WHAT YOU ARE ASKED TO DO = Nothing but a number is wanted: the count of lines in the records below that include "case".
_ _ _
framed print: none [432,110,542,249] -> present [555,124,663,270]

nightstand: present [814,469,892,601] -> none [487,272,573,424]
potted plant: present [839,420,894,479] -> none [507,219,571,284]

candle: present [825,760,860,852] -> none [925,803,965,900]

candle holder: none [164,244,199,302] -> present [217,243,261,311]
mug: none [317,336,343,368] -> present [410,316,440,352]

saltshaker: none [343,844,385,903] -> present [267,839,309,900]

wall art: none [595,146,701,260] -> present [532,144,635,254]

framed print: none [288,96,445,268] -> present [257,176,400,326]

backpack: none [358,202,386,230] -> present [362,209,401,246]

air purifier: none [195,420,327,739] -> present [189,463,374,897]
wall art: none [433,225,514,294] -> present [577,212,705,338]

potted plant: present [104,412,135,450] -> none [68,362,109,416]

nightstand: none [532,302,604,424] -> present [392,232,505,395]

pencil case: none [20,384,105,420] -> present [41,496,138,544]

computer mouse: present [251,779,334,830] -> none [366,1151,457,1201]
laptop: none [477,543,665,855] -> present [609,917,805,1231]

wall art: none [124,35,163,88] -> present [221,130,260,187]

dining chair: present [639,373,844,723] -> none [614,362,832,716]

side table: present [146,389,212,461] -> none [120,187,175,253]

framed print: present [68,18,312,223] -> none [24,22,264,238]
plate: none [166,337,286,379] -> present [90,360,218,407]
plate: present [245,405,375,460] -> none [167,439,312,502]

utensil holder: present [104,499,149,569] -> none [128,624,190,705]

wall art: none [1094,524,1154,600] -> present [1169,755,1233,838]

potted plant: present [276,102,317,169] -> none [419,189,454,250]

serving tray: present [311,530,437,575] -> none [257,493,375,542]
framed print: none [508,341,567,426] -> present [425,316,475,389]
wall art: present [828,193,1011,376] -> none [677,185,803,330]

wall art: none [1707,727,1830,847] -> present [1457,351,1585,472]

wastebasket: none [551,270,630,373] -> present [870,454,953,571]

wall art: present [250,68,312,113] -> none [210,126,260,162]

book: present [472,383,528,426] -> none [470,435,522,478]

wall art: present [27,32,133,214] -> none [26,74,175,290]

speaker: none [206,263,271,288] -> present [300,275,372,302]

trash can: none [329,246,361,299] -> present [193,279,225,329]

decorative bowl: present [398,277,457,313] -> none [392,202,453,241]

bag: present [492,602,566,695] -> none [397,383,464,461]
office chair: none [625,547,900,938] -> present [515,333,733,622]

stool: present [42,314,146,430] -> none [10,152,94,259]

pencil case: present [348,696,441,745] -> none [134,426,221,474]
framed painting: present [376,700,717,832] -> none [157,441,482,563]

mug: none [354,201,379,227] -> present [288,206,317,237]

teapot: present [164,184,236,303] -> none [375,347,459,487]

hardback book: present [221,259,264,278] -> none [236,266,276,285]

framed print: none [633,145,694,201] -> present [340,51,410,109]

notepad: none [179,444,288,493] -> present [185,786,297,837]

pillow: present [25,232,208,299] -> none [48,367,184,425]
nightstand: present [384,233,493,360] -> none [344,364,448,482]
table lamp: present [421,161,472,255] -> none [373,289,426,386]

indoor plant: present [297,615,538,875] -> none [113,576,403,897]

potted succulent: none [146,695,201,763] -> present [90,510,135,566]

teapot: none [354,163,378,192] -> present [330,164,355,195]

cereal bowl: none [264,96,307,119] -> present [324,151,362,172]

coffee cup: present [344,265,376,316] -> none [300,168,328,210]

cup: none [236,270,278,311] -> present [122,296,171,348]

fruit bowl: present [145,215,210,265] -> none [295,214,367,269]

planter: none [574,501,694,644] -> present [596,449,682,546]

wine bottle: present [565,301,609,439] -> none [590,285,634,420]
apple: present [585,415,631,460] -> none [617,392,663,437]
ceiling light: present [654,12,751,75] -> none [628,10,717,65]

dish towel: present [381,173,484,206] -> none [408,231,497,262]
_ _ _
SOLVED PROBLEM = 2